Reduce Surprises: Patient Insurance Verification and Financial Responsibility Policies
Healthcare costs are rising, putting more financial burden on your patients and you. So how can you tactfully address this issue with your patients?
Posted in Risk Management on Wednesday, June 13, 2018
Addressing financial issues can be sticky. It requires the right tone, so as not to offend. However, if you educate the patient about why a fee is due, you may get their buy in to pay for the care.
For example, a patient received a call that $525 was due immediately for a CT scan scheduled in one week. There was no explanation as to why the amount was due—just that that the scheduler would wait while the patient retrieved their credit card. Could this have been handled better? Absolutely!
One way to address this issue is to establish a practice policy that addresses the patient’s financial responsibility. This helps create consistency and avoid surprises for the patient.
Because a patient’s healthcare coverage may change, share your financial responsibility policy with the patient each year. Provide a copy of the policy to the patient and place one in the chart. If a patient refuses the copy, document that in the chart. You should include your financial responsibility policy in your new patient packet and document that the patient received it.

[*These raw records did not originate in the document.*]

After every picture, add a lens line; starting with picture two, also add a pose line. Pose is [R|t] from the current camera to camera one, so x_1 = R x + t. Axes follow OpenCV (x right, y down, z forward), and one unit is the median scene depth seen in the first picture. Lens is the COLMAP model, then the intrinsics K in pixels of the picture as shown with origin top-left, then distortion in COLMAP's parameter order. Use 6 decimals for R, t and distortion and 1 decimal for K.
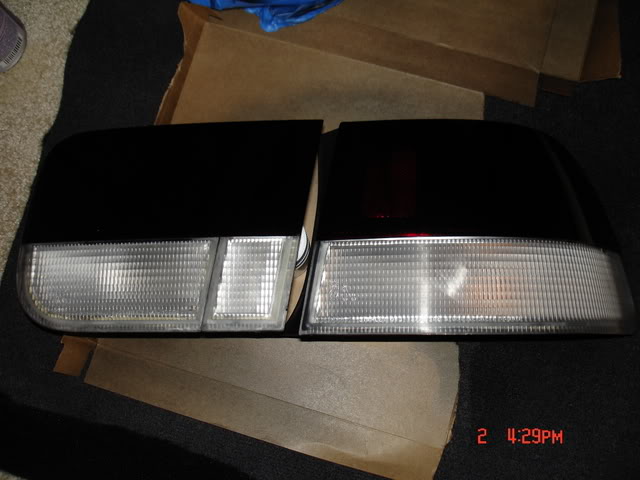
lens RADIAL K [[755.5, 0, 320.0], [0, 755.5, 240.0], [0, 0, 1]] dist [-0.021464, -0.042462]
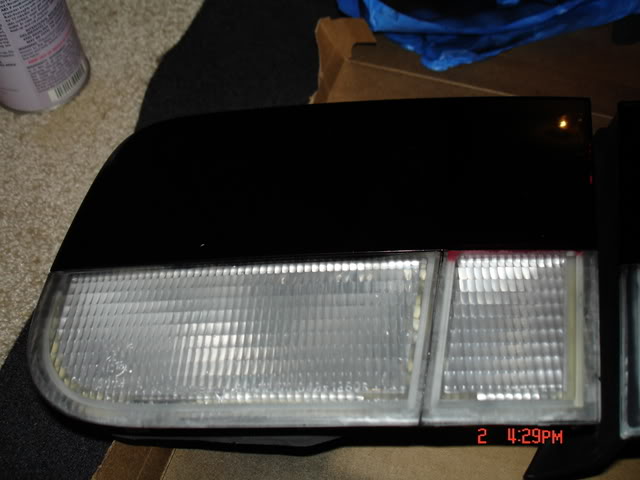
lens RADIAL K [[755.5, 0, 320.0], [0, 755.5, 240.0], [0, 0, 1]] dist [-0.021464, -0.042462]
pose [[0.999348, 0.035920, -0.003699, -0.169795], [-0.034473, 0.918536, -0.393832, 0.154198], [-0.010749, 0.393702, 0.919175, 0.414534]]
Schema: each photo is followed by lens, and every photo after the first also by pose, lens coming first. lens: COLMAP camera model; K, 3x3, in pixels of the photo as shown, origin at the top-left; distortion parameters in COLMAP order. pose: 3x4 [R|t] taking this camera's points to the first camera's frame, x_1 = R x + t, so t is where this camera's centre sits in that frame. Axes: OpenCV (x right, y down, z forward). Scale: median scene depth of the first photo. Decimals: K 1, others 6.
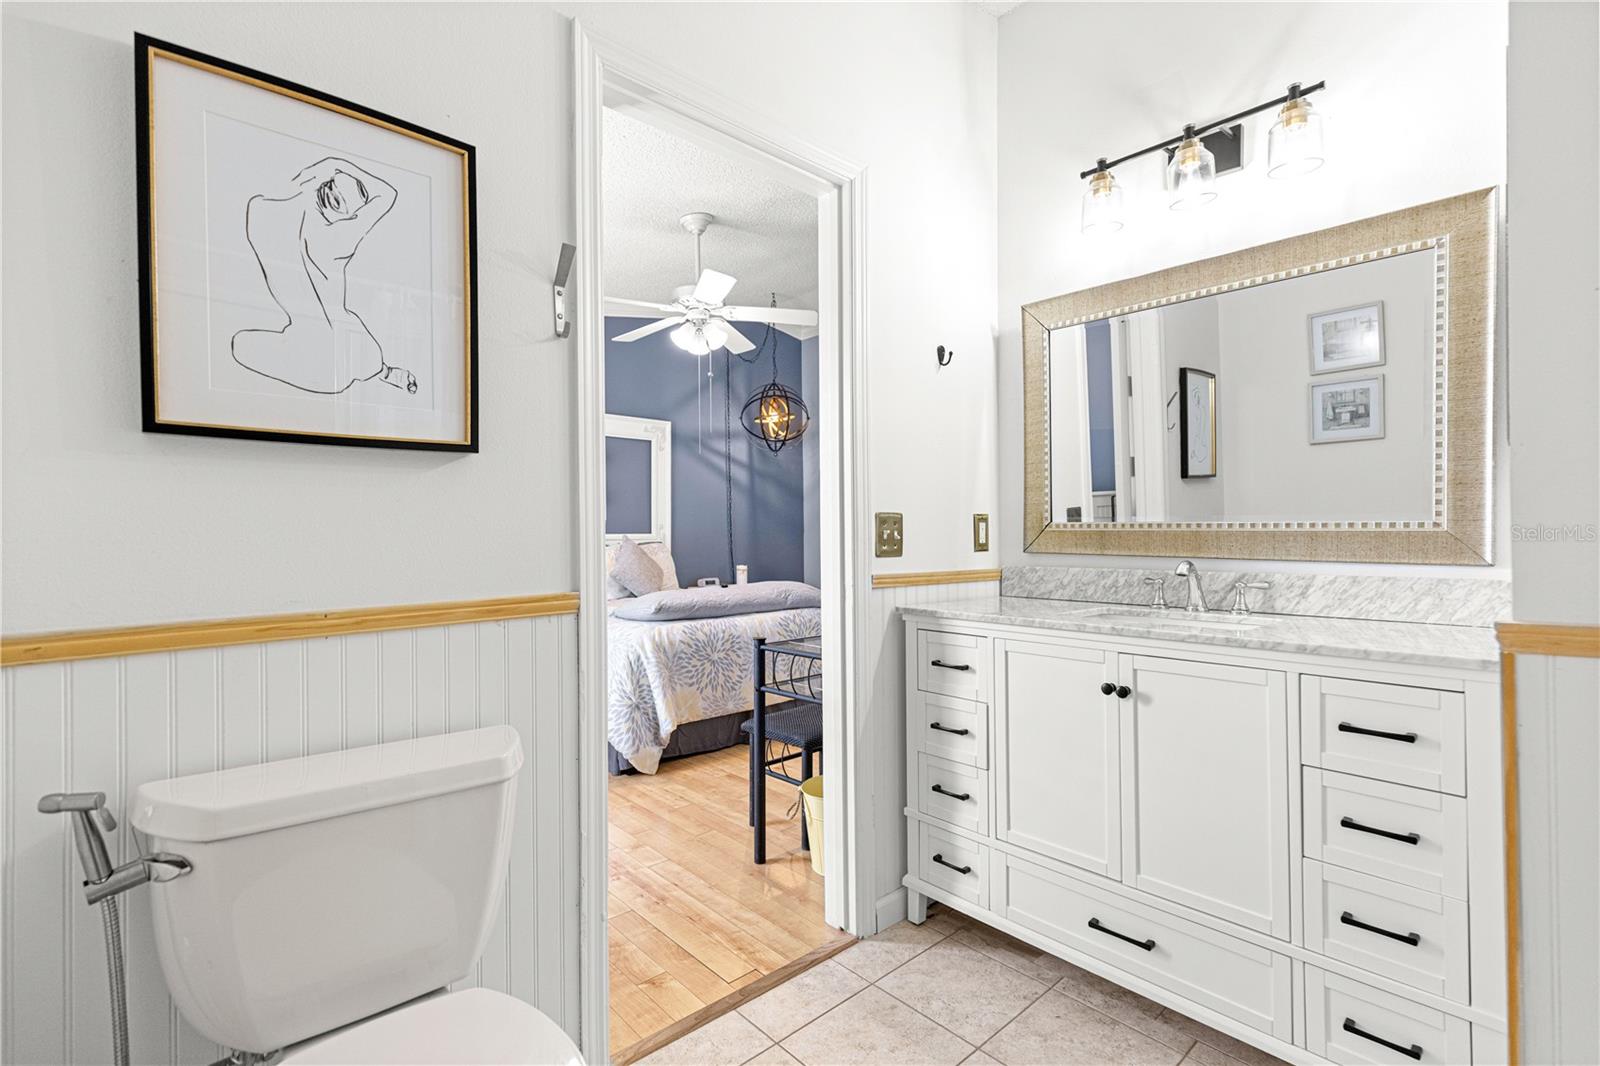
lens RADIAL K [[724.6, 0, 799.3], [0, 724.6, 530.2], [0, 0, 1]] dist [-0.000786, 0.002137]
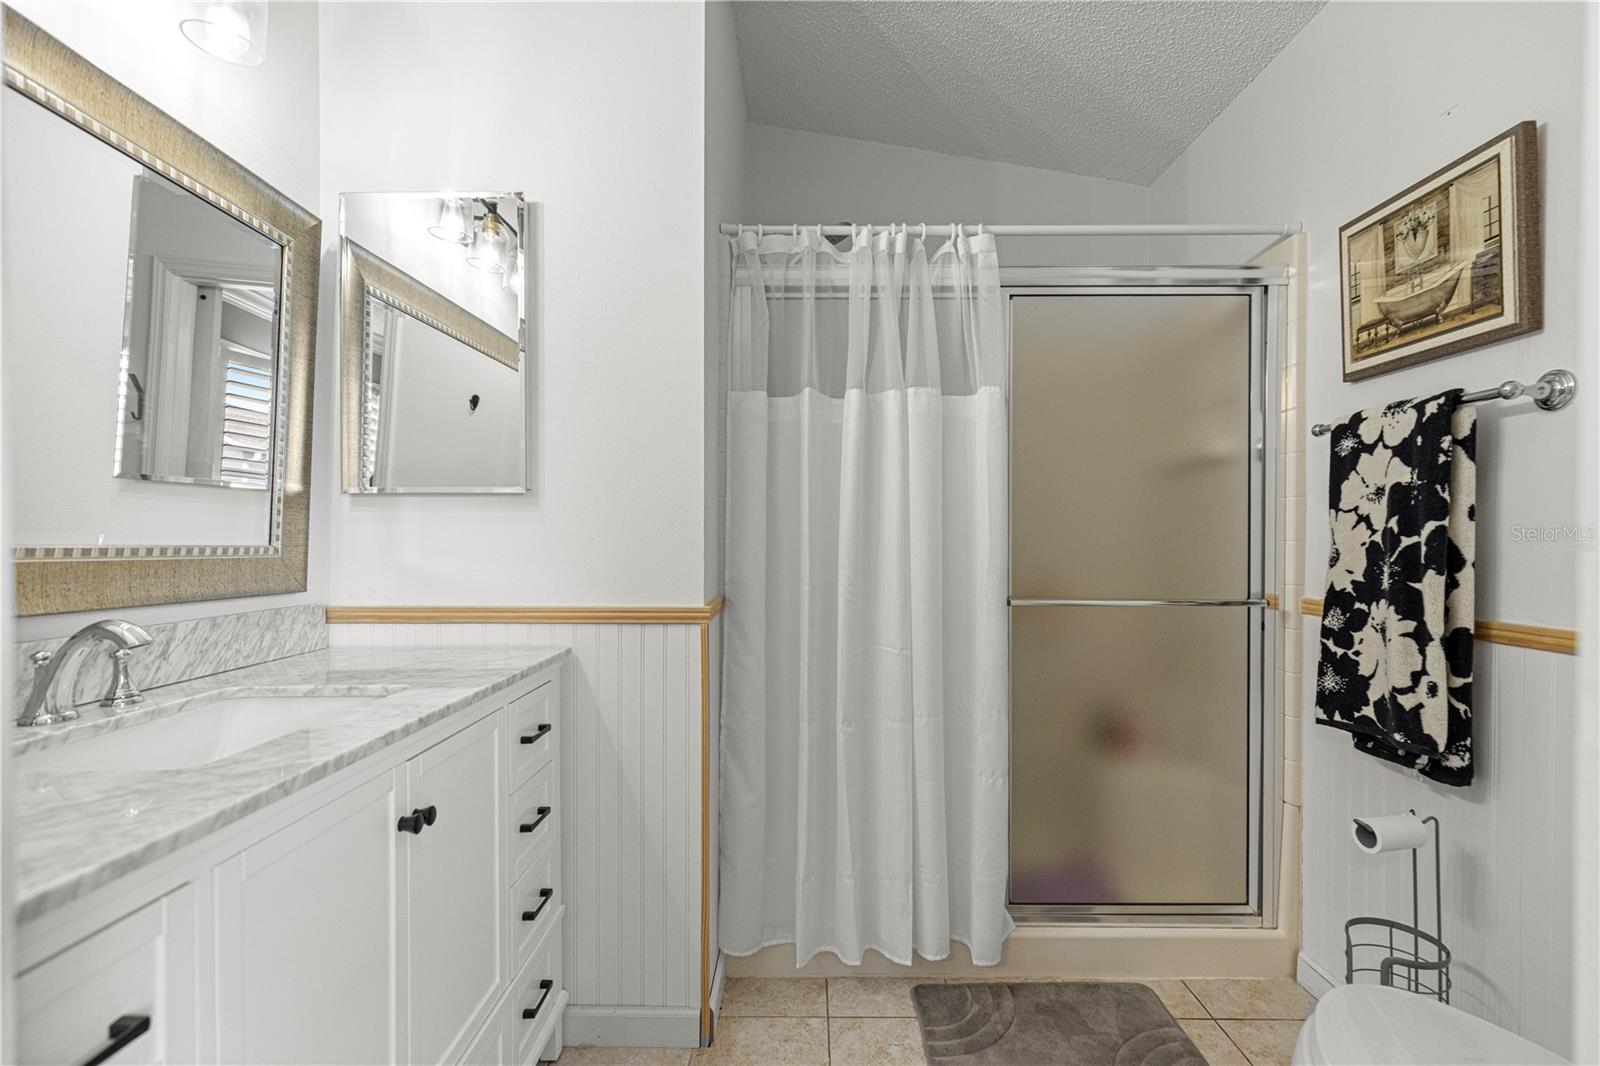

When creating your policy, keep in mind that you want your patients to continue to seek healthcare treatment from you. Remind them that you appreciate them choosing your practice, and you are committed to their care. You don’t want them to avoid treatment for financial reasons—especially if the care is critical—or switch to another provider.
Consider including the following in your financial responsibility policy:
- The fact that it is in the patient’s best interest to understand their insurance plan benefits, and it’s their responsibility to pay for deductibles, coinsurance and copays. Questions regarding their coverage should be directed to their healthcare plan.
- Patients should verify with their healthcare providers whether your practice is a participating provider in their plan. They may incur more financial responsibility with “out-of-network providers.”
- When payments are due—usually the date of service, unless prior arrangements are made.
- When copayments and deductibles are due—usually at the time of the visit.
- Confirmation that insurance quotes, copays, deductibles and coinsurance may be estimates only.
- What types of payment are accepted at your practice:
- Credit cards (which ones), including flexible spending credit cards
- Debit cards
- Checks (perhaps for established patients only) and any cost for returned checks
- Who is responsible for payment of fees
- What information you will need annually and at each visit, e.g., their current insurance card and a photo ID.
- What financial assistance you can offer the patient, such as Care Credit and reduced fees for self-pay.
- Your policy on collections, including when accounts might be turned over to collections and what additional costs might be incurred, such as interest, handling and legal fees).
- The charge, if any, for missed appointments.